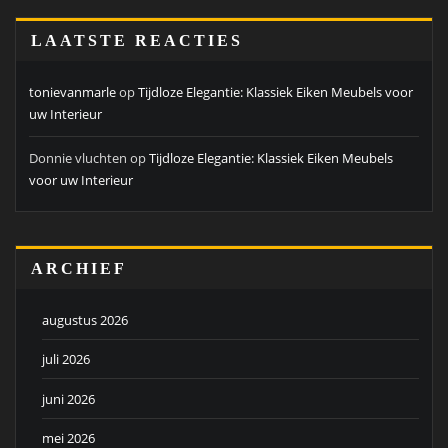
LAATSTE REACTIES
tonievanmarle
op
Tijdloze Elegantie: Klassiek Eiken Meubels voor
uw Interieur
Donnie vluchten
op
Tijdloze Elegantie: Klassiek Eiken Meubels
voor uw Interieur
ARCHIEF
augustus 2026
juli 2026
juni 2026
mei 2026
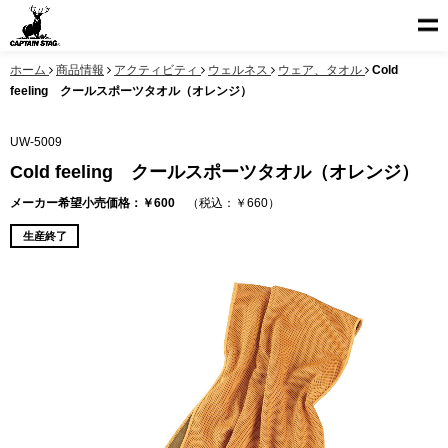
ホーム
商品情報
アクティビティ
ウェルネス
ウェア、タオル
Cold
feeling クールスポーツタオル（オレンジ）
UW-5009
Cold feeling クールスポーツタオル（オレンジ）
メーカー希望小売価格：￥600
（税込：￥660）
生産終了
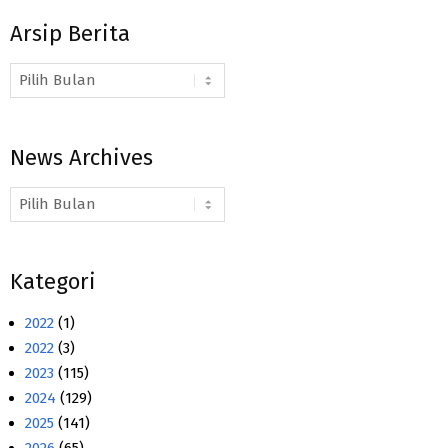
Arsip Berita
Arsip
Berita
News Archives
News
Archives
Kategori
2022
(1)
2022
(3)
2023
(115)
2024
(129)
2025
(141)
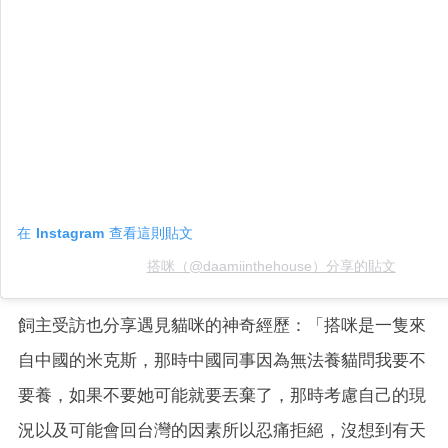
在 Instagram 查看這則貼文
搭咪（@daamiinthehouse）分享的貼文
飼主受訪也分享遇見貓咪的神奇經歷：「搭咪是一隻來
自中國的米克斯，那時中國同事因為無法養貓問我要不
要養，如果不要她可能就要丟棄了，那時考慮自己的現
況以及可能會回台灣的因素所以忍痛拒絕，沒想到有天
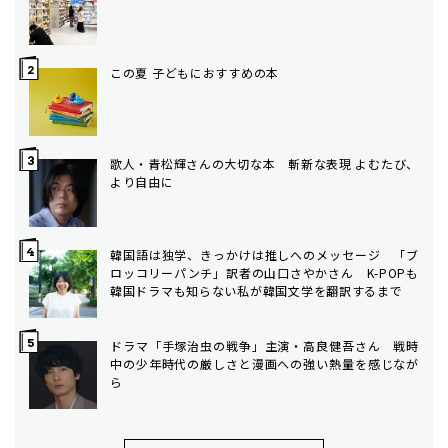
この夏 子どもにおすすめの本
歌人・青松輝さんの大切な本 斬新な表現 よむたび、
より自由に
韓国語は独学、きっかけは推しへのメッセージ 「ブ
ロッコリーパンチ」訳者の山口さやかさん K-POPも
韓国ドラマも知らない私が韓国文学を翻訳するまで
ドラマ「手塚治虫の戦争」主演・高良健吾さん 戦時
中の少年時代の厳しさと漫画への強い熱量を感じなが
ら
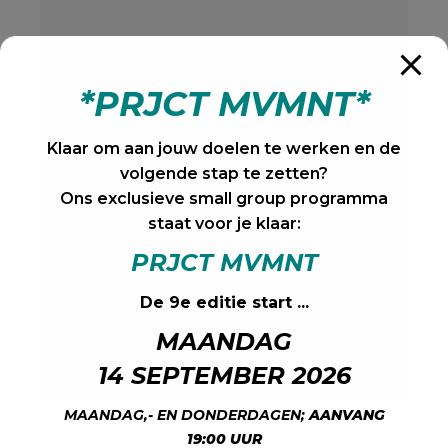
*PRJCT MVMNT*
Klaar om aan jouw doelen te werken en de
volgende stap te zetten?
Ons exclusieve small group programma
staat voor je klaar:
PRJCT MVMNT
De 9e editie start ...
MAANDAG
14 SEPTEMBER 2026
MAANDAG,- EN DONDERDAGEN;
AANVANG
19:00 UUR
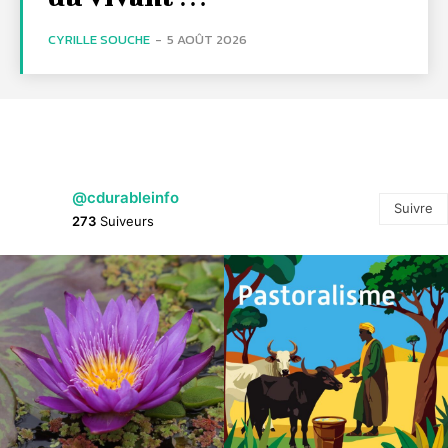
CYRILLE SOUCHE
-
5 AOÛT 2026
@cdurableinfo
Suivre
273
Suiveurs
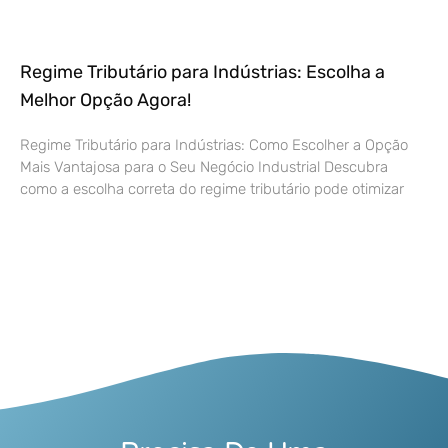
Regime Tributário para Indústrias: Escolha a
Melhor Opção Agora!
Regime Tributário para Indústrias: Como Escolher a Opção
Mais Vantajosa para o Seu Negócio Industrial Descubra
como a escolha correta do regime tributário pode otimizar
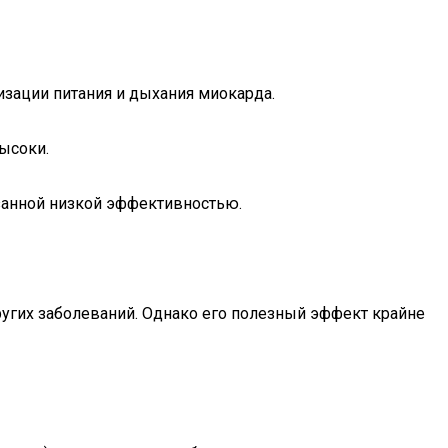
изации питания и дыхания миокарда.
высоки.
азанной низкой эффективностью.
ругих заболеваний. Однако его полезный эффект крайне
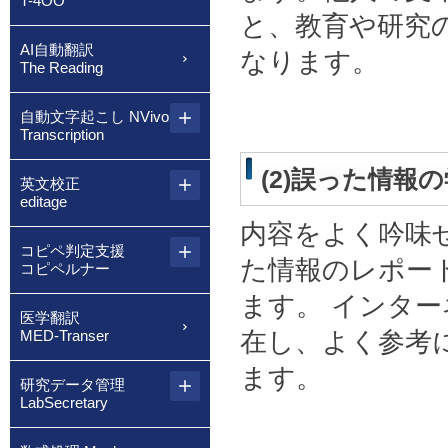
T-4OO
と、教育や研究
AI自動翻訳
なります。
The Reading
自動文字起こし NVivo
Transcription
(2)誤った情報
英文校正
editage
内容をよく吟味
コピペ判定支援
た情報のレポー
コピペルナー
ます。 インタ
医学翻訳
在し、よく参考に
MED-Transer
ます。
研究データ管理
LabSecretary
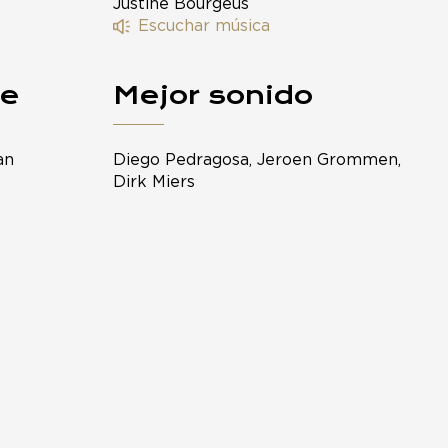
Justine Bourgeus
Escuchar música
je
Mejor sonido
an
Diego Pedragosa, Jeroen Grommen,
Dirk Miers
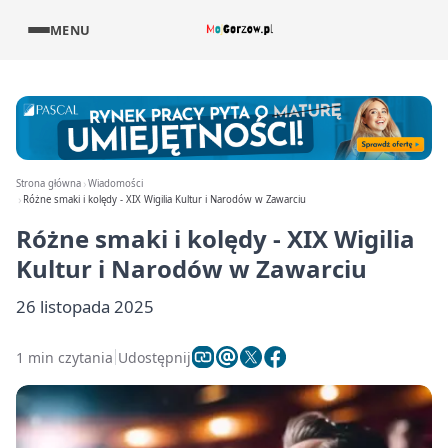
MENU
Strona główna
Wiadomości
Różne smaki i kolędy - XIX Wigilia Kultur i Narodów w Zawarciu
Różne smaki i kolędy - XIX Wigilia
Kultur i Narodów w Zawarciu
26 listopada 2025
1 min czytania
Udostępnij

◆ ◆ ◆ ◆

Copy the records above exactly, omitting every picture.

LAATSTE REACTIES
tonievanmarle
op
Tijdloze Elegantie: Klassiek Eiken Meubels voor
uw Interieur
Donnie vluchten
op
Tijdloze Elegantie: Klassiek Eiken Meubels
voor uw Interieur
ARCHIEF
augustus 2026
juli 2026
juni 2026
mei 2026
ホーム
商品情報
アクティビティ
ウェルネス
ウェア、タオル
Cold
feeling クールスポーツタオル（オレンジ）
UW-5009
Cold feeling クールスポーツタオル（オレンジ）
メーカー希望小売価格：￥600
（税込：￥660）
生産終了
Arsip Berita
Arsip
Berita
News Archives
News
Archives
Kategori
2022
(1)
2022
(3)
2023
(115)
2024
(129)
2025
(141)
在 Instagram 查看這則貼文
搭咪（@daamiinthehouse）分享的貼文
飼主受訪也分享遇見貓咪的神奇經歷：「搭咪是一隻來
自中國的米克斯，那時中國同事因為無法養貓問我要不
要養，如果不要她可能就要丟棄了，那時考慮自己的現
況以及可能會回台灣的因素所以忍痛拒絕，沒想到有天
この夏 子どもにおすすめの本
歌人・青松輝さんの大切な本 斬新な表現 よむたび、
より自由に
韓国語は独学、きっかけは推しへのメッセージ 「ブ
ロッコリーパンチ」訳者の山口さやかさん K-POPも
韓国ドラマも知らない私が韓国文学を翻訳するまで
ドラマ「手塚治虫の戦争」主演・高良健吾さん 戦時
中の少年時代の厳しさと漫画への強い熱量を感じなが
ら
*PRJCT MVMNT*
Klaar om aan jouw doelen te werken en de
volgende stap te zetten?
Ons exclusieve small group programma
staat voor je klaar:
PRJCT MVMNT
De 9e editie start ...
MAANDAG
14 SEPTEMBER 2026
MAANDAG,- EN DONDERDAGEN;
AANVANG
19:00 UUR
CYRILLE SOUCHE
-
5 AOÛT 2026
@cdurableinfo
Suivre
273
Suiveurs
Regime Tributário para Indústrias: Escolha a
Melhor Opção Agora!
Regime Tributário para Indústrias: Como Escolher a Opção
Mais Vantajosa para o Seu Negócio Industrial Descubra
como a escolha correta do regime tributário pode otimizar
изации питания и дыхания миокарда.
высоки.
азанной низкой эффективностью.
ругих заболеваний. Однако его полезный эффект крайне
T-4OO
と、教育や研究
AI自動翻訳
なります。
The Reading
自動文字起こし NVivo
Transcription
(2)誤った情報
英文校正
editage
内容をよく吟味
コピペ判定支援
た情報のレポー
コピペルナー
ます。 インタ
医学翻訳
在し、よく参考に
MED-Transer
ます。
研究データ管理
LabSecretary
Justine Bourgeus
Escuchar música
je
Mejor sonido
an
Diego Pedragosa, Jeroen Grommen,
Dirk Miers
MENU
Strona główna
Wiadomości
Różne smaki i kolędy - XIX Wigilia Kultur i Narodów w Zawarciu
Różne smaki i kolędy - XIX Wigilia
Kultur i Narodów w Zawarciu
26 listopada 2025
1 min czytania
Udostępnij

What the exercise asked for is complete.